8 mai 2010

Un Numide en Amérique du Nord - 54 -

La culture au Québec -6-
La question du choc culturel, mythe ou réalité ?
Les créateurs, l’argent, le public et les gouvernants.
Dans les précédentes parties de cette rencontre, Le Numide, a répondu à nos questions sur son parcours le menant de l’Algérie au Canada en passant par l’Europe et à ce sujet il nous dit qu’il reviendra sur ce qu’il a appris des déplacements et des expatriations de ses aïeux et ses ancêtres. Il répond aussi à nos questions sur la perception des cultures portées par les néo québécois et par les québécois. Il nous a livré, de manière globale, son sentiment au sujet de la culture au Québec en soulignant les aspects du partage et ceux de l’exclusion par les uns et les autres.
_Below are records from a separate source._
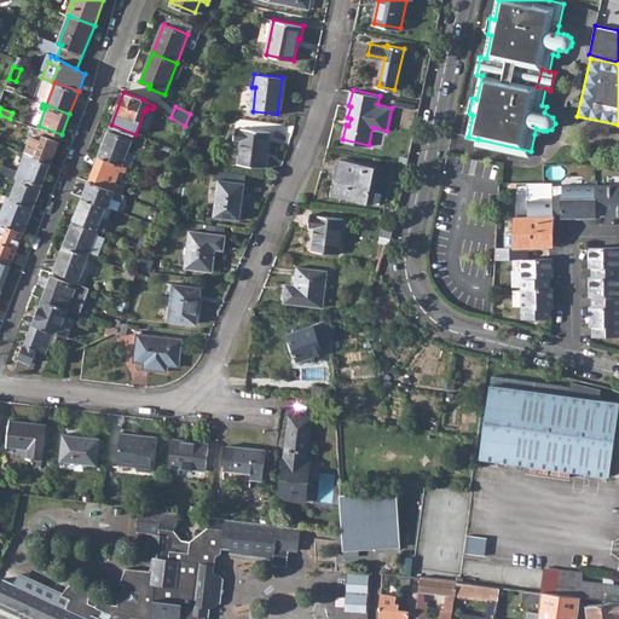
[(237,165),(265,167),(270,132),(242,128),(242,129),(233,129),(233,139),(241,140),(237,165)]
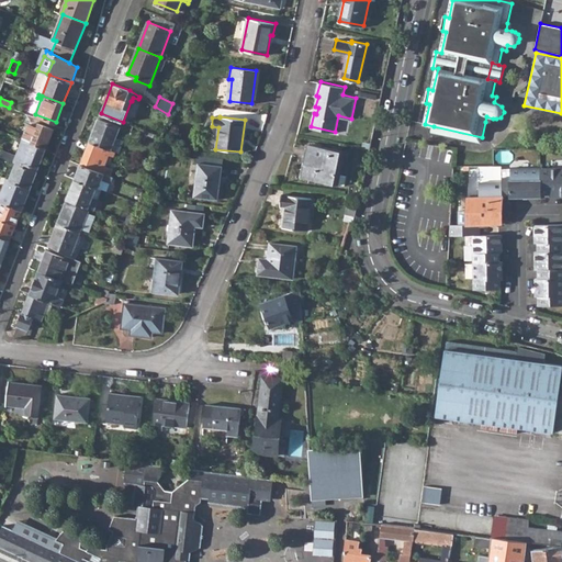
[(89,142),(111,150),(115,137),(120,127),(98,120),(89,142)]
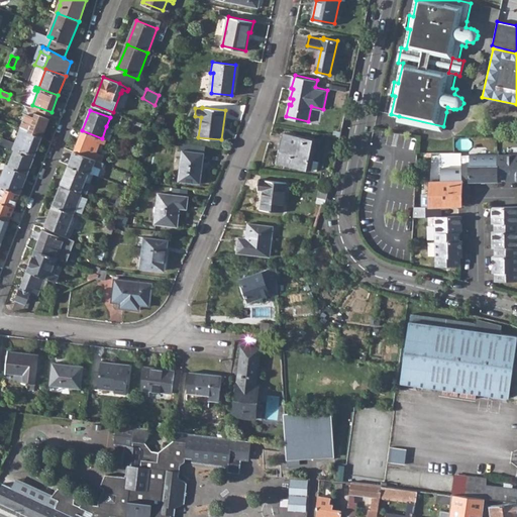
[(21,128),(41,136),(48,118),(36,113),(34,117),(26,114),(21,128)]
Bien qu’il soit contre l’uniformisation et l’unicité il nous dit que le concept d’un monde sans frontières n’est qu’une vue de l’esprit. Par contre, les nouvelles frontières qui se mettent en place cloisonnent les compréhensions des grands agrégats de l’intégration et du rapprochement des centaines de milliers de nouveaux arrivants et des millions de locaux. Nouvelles frontières en formation, nous dit-il, parce que celles qui préexistaient ne comptaient pas et ne considéraient pas la présence d’immigrants en provenance, en grand nombre, des pays ‘’Arabes’’. Il suggère que la sensibilisation et l’échange sont les clés par lesquelles l’harmonie peut s’installer et consolider le socle identitaire du québécois nouveau.
Le Numide, nous expose l’existence d’un cheminement qu’il faut emprunter pour développer une nouvelle manière d’apprécier, de valoriser et de consolider la culture commune et de mener les citoyens vers les points de convergences.
Cependant, il attire notre attention sur le fait qu’en Amérique du nord la culture au sens primaire du concept a été accaparée par l’industrie du spectacle qui en a fait un de ses monopoles. Les québécois s’en contentent puisqu’ils en sont les auteurs et les consommateurs. Les néo québécois n’y ont pas accès, ou s’il en existe quelques-uns qui franchissent la barrière c’est par des efforts inouïs ou encore parce que quelques parts ils sont les alibis qui se font ‘’émerger’’ dans un espace culturel réduit.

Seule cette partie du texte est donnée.